Обработка натурального языка: как обрабатывать данные NLP?

Автор оригинала: Pankaj Kumar.

Давайте посмотрим на некоторые из самых популярных задач по обработке естественного языка, и как выполнять их с помощью Python. Обработка естественного языка (NLP) использует алгоритмы интерпретации и манипуляции и манипуляции человека.

Это один из наиболее часто используемых полей машинного обучения.

Если AI продолжает расти, нам понадобятся специалисты в разработке моделей, которые изучают речь и словарный запас, обнаруживают контекстные тенденции и создают текст и аудио Insights.

1. Подготовка наборов данных для проекта обработки натурального языка

Давайте принесем себя некоторые данные. Итак, мы просто скопируем первые 30 строк из www.gutenberg.org/files/35/35-0.txt Это свободный роман из проекта Гутенберга.

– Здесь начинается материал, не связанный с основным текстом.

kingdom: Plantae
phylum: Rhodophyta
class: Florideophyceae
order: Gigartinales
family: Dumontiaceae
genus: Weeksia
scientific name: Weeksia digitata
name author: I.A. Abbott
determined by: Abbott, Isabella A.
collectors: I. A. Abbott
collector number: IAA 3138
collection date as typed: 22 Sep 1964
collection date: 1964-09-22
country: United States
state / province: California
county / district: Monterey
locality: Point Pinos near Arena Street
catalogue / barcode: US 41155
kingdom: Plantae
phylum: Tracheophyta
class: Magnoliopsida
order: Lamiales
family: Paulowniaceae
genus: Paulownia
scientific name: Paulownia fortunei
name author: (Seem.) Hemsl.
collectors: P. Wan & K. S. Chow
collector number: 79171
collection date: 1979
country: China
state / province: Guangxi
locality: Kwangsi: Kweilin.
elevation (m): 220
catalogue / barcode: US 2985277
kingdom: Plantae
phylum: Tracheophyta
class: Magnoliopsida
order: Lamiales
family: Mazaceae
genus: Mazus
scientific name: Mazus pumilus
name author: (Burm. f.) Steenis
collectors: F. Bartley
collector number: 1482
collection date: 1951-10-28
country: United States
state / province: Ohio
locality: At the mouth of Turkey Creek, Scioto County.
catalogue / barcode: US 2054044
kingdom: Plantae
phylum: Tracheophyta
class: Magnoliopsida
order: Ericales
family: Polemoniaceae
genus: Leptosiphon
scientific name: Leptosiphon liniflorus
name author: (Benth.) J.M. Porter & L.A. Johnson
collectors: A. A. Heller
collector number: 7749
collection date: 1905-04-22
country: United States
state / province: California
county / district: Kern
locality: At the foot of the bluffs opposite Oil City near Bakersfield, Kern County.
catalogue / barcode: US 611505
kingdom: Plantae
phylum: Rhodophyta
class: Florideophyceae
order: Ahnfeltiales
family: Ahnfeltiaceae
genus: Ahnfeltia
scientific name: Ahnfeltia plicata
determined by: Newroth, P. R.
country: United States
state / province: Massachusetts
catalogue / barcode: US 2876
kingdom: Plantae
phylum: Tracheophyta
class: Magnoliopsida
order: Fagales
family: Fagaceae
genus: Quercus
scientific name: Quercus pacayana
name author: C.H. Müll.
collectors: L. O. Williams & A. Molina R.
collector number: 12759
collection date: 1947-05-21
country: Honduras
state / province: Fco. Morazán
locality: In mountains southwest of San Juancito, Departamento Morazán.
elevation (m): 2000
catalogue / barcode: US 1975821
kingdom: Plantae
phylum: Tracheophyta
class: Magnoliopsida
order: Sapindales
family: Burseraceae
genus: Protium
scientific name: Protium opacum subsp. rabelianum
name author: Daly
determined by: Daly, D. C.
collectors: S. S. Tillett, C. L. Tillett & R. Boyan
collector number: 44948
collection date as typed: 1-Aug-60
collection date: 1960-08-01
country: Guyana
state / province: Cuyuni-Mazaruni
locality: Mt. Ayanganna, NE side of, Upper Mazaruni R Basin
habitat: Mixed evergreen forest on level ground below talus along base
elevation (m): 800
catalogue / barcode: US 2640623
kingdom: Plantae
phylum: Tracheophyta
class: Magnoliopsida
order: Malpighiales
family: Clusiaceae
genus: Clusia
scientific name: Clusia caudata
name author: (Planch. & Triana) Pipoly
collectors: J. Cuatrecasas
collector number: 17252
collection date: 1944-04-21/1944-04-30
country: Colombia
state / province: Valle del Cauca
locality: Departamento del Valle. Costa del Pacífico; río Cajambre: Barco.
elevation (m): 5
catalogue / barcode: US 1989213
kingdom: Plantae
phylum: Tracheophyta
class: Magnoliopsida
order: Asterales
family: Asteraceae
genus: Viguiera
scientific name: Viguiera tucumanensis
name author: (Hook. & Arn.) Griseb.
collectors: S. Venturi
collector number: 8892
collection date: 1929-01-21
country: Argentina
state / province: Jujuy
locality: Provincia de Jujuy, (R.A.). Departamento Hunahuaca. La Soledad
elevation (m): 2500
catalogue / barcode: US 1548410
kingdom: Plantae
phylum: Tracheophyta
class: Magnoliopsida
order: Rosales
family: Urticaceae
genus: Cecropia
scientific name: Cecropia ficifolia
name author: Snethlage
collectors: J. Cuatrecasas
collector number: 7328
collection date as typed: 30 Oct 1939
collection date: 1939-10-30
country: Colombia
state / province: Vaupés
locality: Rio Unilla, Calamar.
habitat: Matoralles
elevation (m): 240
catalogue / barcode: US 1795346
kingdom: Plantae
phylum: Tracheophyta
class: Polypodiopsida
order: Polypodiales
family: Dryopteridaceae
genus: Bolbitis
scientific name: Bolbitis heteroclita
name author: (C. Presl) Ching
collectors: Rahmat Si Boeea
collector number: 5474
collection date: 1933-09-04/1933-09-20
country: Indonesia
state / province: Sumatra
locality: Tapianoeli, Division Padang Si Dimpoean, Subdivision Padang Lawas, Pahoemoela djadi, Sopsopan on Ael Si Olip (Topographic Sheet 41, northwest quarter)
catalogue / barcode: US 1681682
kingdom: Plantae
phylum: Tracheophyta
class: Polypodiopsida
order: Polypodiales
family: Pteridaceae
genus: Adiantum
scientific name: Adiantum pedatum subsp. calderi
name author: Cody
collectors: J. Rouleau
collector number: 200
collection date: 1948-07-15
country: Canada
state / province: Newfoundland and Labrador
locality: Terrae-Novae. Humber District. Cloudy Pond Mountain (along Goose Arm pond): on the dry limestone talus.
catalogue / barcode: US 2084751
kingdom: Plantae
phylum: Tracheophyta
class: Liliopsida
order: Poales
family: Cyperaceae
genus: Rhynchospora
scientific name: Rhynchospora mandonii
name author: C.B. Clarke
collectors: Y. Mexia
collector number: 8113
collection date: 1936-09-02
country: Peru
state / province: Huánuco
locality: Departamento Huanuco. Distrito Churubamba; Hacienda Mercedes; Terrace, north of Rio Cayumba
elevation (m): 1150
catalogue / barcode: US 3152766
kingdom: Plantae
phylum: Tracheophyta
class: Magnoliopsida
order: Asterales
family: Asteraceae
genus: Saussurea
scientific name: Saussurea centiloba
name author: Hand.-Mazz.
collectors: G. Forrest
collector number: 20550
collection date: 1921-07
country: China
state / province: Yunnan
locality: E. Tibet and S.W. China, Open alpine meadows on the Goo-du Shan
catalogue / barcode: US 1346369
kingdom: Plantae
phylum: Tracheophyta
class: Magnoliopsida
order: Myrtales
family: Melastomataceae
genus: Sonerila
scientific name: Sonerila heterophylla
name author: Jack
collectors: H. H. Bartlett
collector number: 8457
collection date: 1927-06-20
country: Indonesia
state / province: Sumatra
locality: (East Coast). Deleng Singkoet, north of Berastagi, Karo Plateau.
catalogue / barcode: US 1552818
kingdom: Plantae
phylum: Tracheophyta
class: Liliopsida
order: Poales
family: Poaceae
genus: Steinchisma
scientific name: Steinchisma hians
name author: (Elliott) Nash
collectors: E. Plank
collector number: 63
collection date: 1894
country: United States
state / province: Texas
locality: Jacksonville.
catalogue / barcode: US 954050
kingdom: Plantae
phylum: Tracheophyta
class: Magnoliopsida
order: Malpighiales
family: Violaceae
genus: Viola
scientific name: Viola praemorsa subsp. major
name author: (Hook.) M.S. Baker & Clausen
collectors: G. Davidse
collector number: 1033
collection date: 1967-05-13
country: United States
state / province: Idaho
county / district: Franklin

Если вы заинтересованы в других бесплатных наборах данных, посмотрите Топ 11 наборов обучения машины

text = '''The Time Traveller (for so it will be convenient to speak of him) was
expounding a recondite matter to us. His pale grey eyes shone and
twinkled, and his usually pale face was flushed and animated. The fire
burnt brightly, and the soft radiance of the incandescent lights in the
lilies of silver caught the bubbles that flashed and passed in our
glasses. Our chairs, being his patents, embraced and caressed us rather
than submitted to be sat upon, and there was that luxurious
after-dinner atmosphere, when thought runs gracefully free of the
trammels of precision. And he put it to us in this way—marking the
points with a lean forefinger—as we sat and lazily admired his
earnestness over this new paradox (as we thought it) and his fecundity.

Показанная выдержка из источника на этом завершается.